◆ Your assignment: Take the line containing "left ear: (54, 70)" and all lines after it to the end of the records, and output them exactly.

◆ Data excerpts:
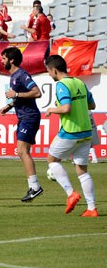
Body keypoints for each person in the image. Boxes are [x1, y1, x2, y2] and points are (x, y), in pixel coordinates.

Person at [43, 55, 98, 217]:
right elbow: (92, 105)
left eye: (48, 71)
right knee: (82, 171)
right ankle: (91, 208)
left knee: (52, 160)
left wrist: (52, 109)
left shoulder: (61, 85)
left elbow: (66, 108)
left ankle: (71, 193)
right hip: (86, 132)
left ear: (54, 70)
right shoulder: (79, 82)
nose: (48, 75)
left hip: (71, 131)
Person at [0, 47, 44, 202]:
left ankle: (35, 187)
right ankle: (33, 186)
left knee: (22, 151)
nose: (1, 60)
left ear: (11, 60)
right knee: (22, 151)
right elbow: (21, 97)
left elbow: (37, 92)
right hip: (24, 117)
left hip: (29, 117)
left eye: (3, 58)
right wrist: (10, 105)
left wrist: (16, 95)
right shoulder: (13, 76)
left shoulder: (22, 75)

◆ Written solution:
left ear: (54, 70)
right shoulder: (79, 82)
nose: (48, 75)
left hip: (71, 131)
Person at [0, 47, 44, 202]:
left ankle: (35, 187)
right ankle: (33, 186)
left knee: (22, 151)
nose: (1, 60)
left ear: (11, 60)
right knee: (22, 151)
right elbow: (21, 97)
left elbow: (37, 92)
right hip: (24, 117)
left hip: (29, 117)
left eye: (3, 58)
right wrist: (10, 105)
left wrist: (16, 95)
right shoulder: (13, 76)
left shoulder: (22, 75)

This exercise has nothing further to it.